Sunday, September 23, 2007

Endocrinological and endometrial factors in recurrent miscarriage

Objective: To investigate the endocrinological and endometrial factors in women with unexplained recurrent miscarriage

Setting: Recurrent miscarriage clinic, Jessop Hospital for Women, Sheffield

Participants; One hundred and forty-four women with unexplained recurrent (more than 3) miscarriages

Methods: A blood sample was obtained in early follicular phase (day 3–5) to measure follicle stimulating hormone, luteinising hormone, prolactin, androgens and thyroid function; daily blood/urine samples were obtained from mid-follicular phase to measure luteinising hormone until the luteinising hormone surge was identified; endometrial biopsy and a further blood sample for progesterone measurement were obtained in the mid-luteal phase. A transvaginal ultrasonography was performed to evaluate ovarian morphology.

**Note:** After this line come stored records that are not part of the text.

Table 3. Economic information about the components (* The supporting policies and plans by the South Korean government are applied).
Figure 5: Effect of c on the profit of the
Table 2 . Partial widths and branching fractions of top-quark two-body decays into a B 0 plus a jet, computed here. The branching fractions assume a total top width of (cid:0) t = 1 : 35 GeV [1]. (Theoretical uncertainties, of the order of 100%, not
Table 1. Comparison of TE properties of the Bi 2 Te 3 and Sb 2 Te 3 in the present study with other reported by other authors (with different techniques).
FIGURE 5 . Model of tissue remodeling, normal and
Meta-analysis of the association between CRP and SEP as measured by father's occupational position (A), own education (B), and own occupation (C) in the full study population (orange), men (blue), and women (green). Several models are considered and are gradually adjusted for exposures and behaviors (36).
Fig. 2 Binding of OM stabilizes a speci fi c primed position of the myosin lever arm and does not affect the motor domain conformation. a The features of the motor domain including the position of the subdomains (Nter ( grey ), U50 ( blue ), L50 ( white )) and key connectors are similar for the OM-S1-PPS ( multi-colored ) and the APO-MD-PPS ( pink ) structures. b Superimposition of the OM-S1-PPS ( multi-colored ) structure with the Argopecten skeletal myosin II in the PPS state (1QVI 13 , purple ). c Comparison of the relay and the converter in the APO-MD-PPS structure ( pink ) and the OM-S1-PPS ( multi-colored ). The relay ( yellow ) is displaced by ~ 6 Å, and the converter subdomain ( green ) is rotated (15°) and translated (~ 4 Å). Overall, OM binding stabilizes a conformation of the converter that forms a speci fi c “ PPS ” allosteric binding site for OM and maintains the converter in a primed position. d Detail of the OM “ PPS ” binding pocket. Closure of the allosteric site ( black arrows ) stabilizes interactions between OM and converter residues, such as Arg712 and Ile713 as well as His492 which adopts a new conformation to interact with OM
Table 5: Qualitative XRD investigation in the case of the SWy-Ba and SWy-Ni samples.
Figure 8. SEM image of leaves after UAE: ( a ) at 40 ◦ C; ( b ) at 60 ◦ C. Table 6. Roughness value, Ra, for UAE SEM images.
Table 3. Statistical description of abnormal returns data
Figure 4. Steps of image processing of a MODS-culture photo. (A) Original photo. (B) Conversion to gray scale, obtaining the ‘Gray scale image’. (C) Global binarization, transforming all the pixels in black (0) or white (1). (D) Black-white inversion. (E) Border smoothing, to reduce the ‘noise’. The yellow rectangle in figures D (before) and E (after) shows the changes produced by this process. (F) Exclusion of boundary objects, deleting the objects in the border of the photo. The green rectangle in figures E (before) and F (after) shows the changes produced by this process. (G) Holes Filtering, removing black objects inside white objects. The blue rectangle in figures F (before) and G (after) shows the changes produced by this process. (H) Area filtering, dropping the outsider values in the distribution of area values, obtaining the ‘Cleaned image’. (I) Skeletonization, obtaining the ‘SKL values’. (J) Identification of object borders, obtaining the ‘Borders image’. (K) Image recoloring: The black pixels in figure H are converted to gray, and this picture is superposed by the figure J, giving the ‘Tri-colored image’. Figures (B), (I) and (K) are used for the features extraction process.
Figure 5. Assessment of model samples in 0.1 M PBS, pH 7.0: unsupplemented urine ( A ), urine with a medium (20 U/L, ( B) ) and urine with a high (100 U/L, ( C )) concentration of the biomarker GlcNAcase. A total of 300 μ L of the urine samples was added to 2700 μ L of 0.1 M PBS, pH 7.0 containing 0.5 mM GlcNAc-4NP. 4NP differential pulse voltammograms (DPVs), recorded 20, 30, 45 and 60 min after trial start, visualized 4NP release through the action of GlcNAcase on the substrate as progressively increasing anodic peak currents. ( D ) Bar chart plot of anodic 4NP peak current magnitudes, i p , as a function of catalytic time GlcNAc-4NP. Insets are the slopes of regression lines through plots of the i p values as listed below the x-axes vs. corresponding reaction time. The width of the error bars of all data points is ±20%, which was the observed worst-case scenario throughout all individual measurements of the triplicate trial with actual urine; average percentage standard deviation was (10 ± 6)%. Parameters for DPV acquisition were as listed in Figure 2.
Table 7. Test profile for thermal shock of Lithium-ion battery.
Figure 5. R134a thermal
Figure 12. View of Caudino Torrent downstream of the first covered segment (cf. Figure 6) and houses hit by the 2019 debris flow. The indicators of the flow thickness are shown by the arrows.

Results: Hypersecretion of luteinising hormone or ultrasonographic features of polycystic ovarian disease was present in 8% and 7.8% of women, respectively. The free androgen index was elevated in 14.6% of subjects. In the mid-luteal phase, low progesterone level was found in 17.4% and delayed endometrial development was noted in 27.1% of women. Although women with recurrent miscarriage women and delayed endometrium had significantly lower progesterone levels than those with normal endometrial development, only 8/24 had mid-luteal progesterone levels below 30 nmol/L. Recurrent miscarriage was not associated with hyperprolactinaemia or abnormal thyroid function test.

Conclusions: Endocrinological and endometrial abnormalities are present in about a quarter of women with unexplained recurrent miscarriage.